How does the page show local time? >

The page uses each selected city's timezone information and formats the current time with Moment Timezone.

Where does the weather information come from? >

The page uses the selected city's location coordinates to request current weather data from the Open Meteo forecast API.

Can I add a location that is not in the suggestions? >

Yes. Type at least two characters, choose Enter manually at the end of the suggestion list, then enter a location name, latitude, and longitude. The tool verifies the coordinates, detects the IANA time zone, and checks current weather before creating the card.

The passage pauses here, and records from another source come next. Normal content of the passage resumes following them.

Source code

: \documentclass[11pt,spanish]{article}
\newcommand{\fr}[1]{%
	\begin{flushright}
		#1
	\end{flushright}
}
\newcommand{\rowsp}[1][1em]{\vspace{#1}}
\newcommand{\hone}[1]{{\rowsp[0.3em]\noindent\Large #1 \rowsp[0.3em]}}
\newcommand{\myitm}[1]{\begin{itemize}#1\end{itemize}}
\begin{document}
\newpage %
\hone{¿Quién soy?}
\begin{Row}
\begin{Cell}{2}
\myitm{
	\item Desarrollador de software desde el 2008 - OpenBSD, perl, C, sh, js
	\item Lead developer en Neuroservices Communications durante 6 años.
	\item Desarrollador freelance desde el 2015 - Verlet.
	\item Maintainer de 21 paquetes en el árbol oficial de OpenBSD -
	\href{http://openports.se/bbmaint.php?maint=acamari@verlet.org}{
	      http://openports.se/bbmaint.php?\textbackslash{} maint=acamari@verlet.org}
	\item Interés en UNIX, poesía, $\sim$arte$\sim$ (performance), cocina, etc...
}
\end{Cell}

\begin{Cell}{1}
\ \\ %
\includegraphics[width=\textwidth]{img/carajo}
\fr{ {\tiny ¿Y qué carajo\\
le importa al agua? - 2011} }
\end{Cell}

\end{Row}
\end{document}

Are my added city widgets saved? >

Yes. The active group's widgets, city information, and color choices are saved in browser local storage. Favorite cities are saved separately so they can be added again later.

How does the meeting time calculator choose options? >

The Best Meeting Time panel compares the selected cities over a rolling 24-hour period and highlights windows where the most cities are inside their local working hours. The suggested windows are displayed in the browser's local time.

Why might a weather value show a placeholder? >

A placeholder may appear if the selected city cannot be resolved correctly or if the weather API request fails.

Is this tool suitable for critical weather decisions? >

No. The page is for reference, education, and testing. For safety critical plans, use official weather services and local alerts.